ABOUT THIS TASK =
List all lines in the material below that contain "left".

RECORDS =
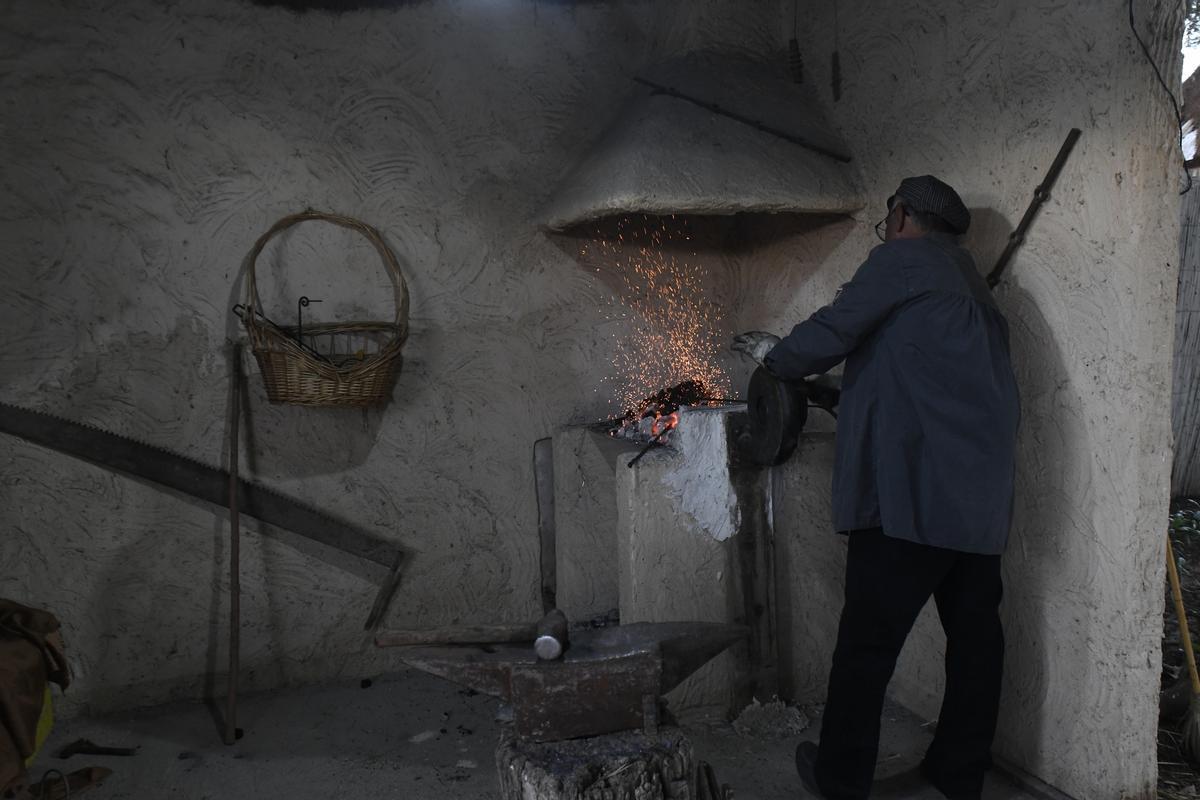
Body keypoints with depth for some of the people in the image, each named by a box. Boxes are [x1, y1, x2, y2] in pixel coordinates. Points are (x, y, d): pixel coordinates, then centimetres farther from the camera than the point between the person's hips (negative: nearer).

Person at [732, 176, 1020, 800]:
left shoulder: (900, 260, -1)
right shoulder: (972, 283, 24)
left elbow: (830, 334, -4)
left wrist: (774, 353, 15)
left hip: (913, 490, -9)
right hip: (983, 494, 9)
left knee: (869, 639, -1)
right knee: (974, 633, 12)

RESPONSE TO THE EXERCISE =
left shoulder: (900, 260, -1)
left elbow: (830, 334, -4)
left wrist: (774, 353, 15)
left hip: (913, 490, -9)
left knee: (869, 639, -1)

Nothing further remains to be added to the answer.